Bis heute ist hingegen nicht vollständig erforscht, wer der CDU/CSU im Wahlkampfjahr 1972 die Anzeigenkampagne gegen die bedrängte Regierung Brandt bezahlte. War es der Springer-Verlag? Schließlich bekämpfte Axel Springer mit seiner geballten Zeitungsmacht den ehemaligen Berliner Regierenden Bürgermeister, der für seine Begriffe Deutschland an den Osten verriet. Oder war es die Industrie, die allen Ernstes die Verstaatlichung ihrer Fabriken und der Banken gleich dazu befürchtete? Ebenso wenig ist geklärt, wer mit welchem Geld dafür sorgte, dass Barzels Misstrauensvotum gegen Brandt scheiterte. War es nur die Stasi? War es nicht auch der KGB? Und warum wusste der Guttenberg-Stauffenberg'sche Geheimdienst nichts davon?

Am 27. Mai 1970 hielt der Abgeordnete Guttenberg vor dem Bundestag seine letzte Rede. Wieder warnte er vor dem "Anerkennungskurs" der Regierung Brandt/ Scheel, der dazu führen würde, dass die "Sowjetunion ihre Vorherrschaft über ganz Europa gewinnen kann". Die einstündige Rede hatte den bereits sterbenskranken Guttenberg so erschöpft, dass er sich auf dem Weg zurück an seinen Platz stützen lassen musste.

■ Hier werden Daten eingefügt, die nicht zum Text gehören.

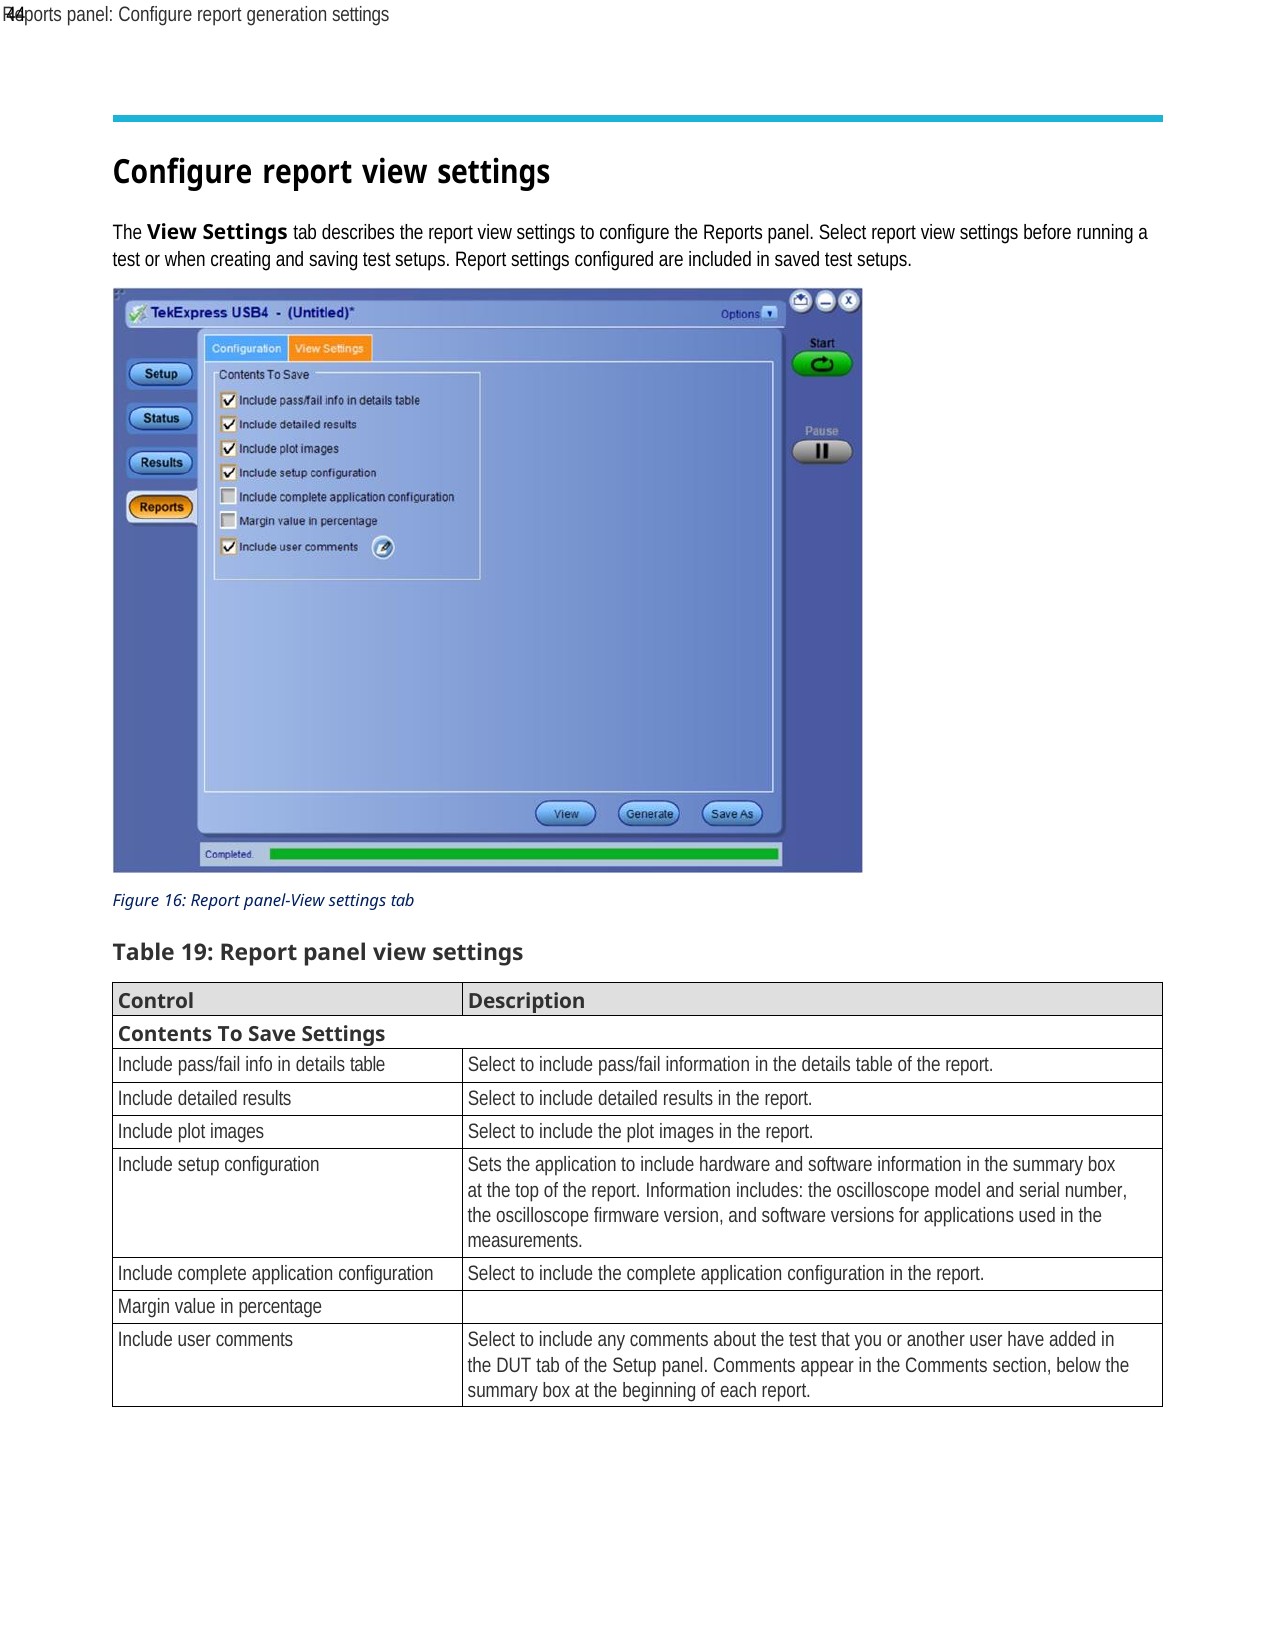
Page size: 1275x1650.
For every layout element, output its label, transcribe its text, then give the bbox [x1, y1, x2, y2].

table_cell Select to include pass/fail information in the details table of the report. [463, 1049, 1162, 1082]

Zu den wenigen Pointen, die die westdeutsche Parlamentsgeschichte bereithält, gehört das Detail, dass einer der beiden hilfsbereiten Männer (der andere war Barzel) Leo Wagner war, der Parlamentarische Geschäftsführer der CSU. Dieser Wagner arbeitete, wie viel später bekannt wurde, für die DDR-Staatssicherheit und verhinderte zwei Jahre später mit seiner Stimme, dass Willy Brandt gestürzt und Rainer Barzel an seiner Stelle zum Bundeskanzler gewählt wurde. Es gibt nicht nur Geheimdienste, sondern auch noch eine Gerechtigkeit in der Welt.